▶ _TEXTO EM ESTUDO_
★ ★ ★ ★ ★ ★ ★
Cauções. Como “prender” potenciais criminosos pelo bolso

Caso do futebolista Dani Alves, que pagou um milhão de euros à Justiça espanhola para sair em liberdade condicional, é o episódio mais recente. Mas em Portugal também há exemplos de cauções chorudas. Conheça os contornos desta medida de coação muito badalada, mas pouco aplicada.

O caso agitou o final do mês passado, em Espanha e no Brasil sobretudo, de alguma forma em todo o Mundo Ocidental. Depois de passar mais de um ano detido, em prisão preventiva, por alegadamente ter violado uma jovem de 23 anos na casa de banho de uma discoteca em Barcelona, o futebolista brasileiro Daniel Alves, que em tempos brilhou ao serviço do Barça, da Juventus, do PSG, foi libertado, mediante o pagamento de uma caução de um milhão de euros. A decisão foi altamente polémica. O Ministério Público espanhol (que apresentou, sem sucesso, um recurso contra a libertação do jogador) apontou o dedo ao “elevado risco de fuga” e lembrou que “dada a sua elevada capacidade económica”, o risco não seria atenuado “pelo depósito da fiança”. A vítima foi arrasadora: “Sinto que me voltaram a violar”. E, entre múltiplas acusações globais de que a decisão abria um precedente perverso, ao estabelecer o “preço” de uma violação, até o presidente do Brasil, Lula da Silva, se insurgiu. “O dinheiro que Alves tem, o dinheiro que alguém lhe pode emprestar [foi notícia que, dado o arresto de bens de que foi alvo, foram os amigos a emprestar-lhe o montante em causa], não pode comprar a ofensa que um homem faz a uma mulher cometendo uma violação”, defendeu. Note-se que o atleta foi condenado, em fevereiro deste ano, a quatro anos e meio de prisão, tendo entretanto interposto recurso. Também os procuradores recorreram, pedindo uma revisão da sentença. Dani Alves enfrenta, portanto, um horizonte penal máximo de 12 anos de prisão.
★ ★ ★ ★ ★ ★ ★
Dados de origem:
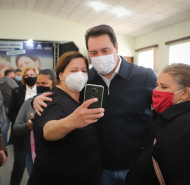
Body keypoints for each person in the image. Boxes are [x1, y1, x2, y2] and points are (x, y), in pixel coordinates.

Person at [33, 24, 157, 185]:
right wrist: (35, 100)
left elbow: (165, 107)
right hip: (100, 169)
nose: (100, 56)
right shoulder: (86, 79)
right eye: (94, 52)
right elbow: (63, 95)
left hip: (136, 166)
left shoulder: (144, 76)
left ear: (116, 47)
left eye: (105, 50)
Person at [27, 51, 104, 185]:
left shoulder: (80, 98)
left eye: (84, 70)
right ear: (61, 75)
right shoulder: (51, 100)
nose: (79, 74)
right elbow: (48, 130)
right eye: (73, 70)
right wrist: (72, 121)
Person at [125, 63, 190, 185]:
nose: (156, 91)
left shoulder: (185, 127)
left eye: (164, 87)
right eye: (157, 85)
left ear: (185, 93)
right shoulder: (165, 117)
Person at [12, 69, 55, 175]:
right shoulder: (29, 102)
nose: (40, 87)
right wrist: (28, 126)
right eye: (38, 83)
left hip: (56, 156)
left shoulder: (61, 102)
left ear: (54, 83)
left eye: (44, 84)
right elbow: (16, 127)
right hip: (32, 154)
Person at [8, 66, 45, 185]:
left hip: (39, 135)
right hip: (21, 134)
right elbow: (11, 112)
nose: (30, 77)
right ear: (23, 77)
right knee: (19, 165)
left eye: (33, 74)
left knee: (37, 165)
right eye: (27, 75)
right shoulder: (17, 91)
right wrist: (23, 124)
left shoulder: (42, 90)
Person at [0, 69, 19, 149]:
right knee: (15, 125)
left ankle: (5, 145)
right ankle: (13, 143)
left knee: (4, 127)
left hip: (1, 106)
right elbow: (18, 90)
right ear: (11, 74)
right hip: (11, 106)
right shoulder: (10, 81)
★ ★ ★ ★ ★ ★ ★
▶ _OBJETIVO DO EXERCÍCIO_
De acordo com o texto em estudo, qual foi o montante da caução paga por Daniel Alves para ser libertado? O material provém de uma fonte distinta.

▶ _RESPOSTA ESCRITA_
Um milhão de euros.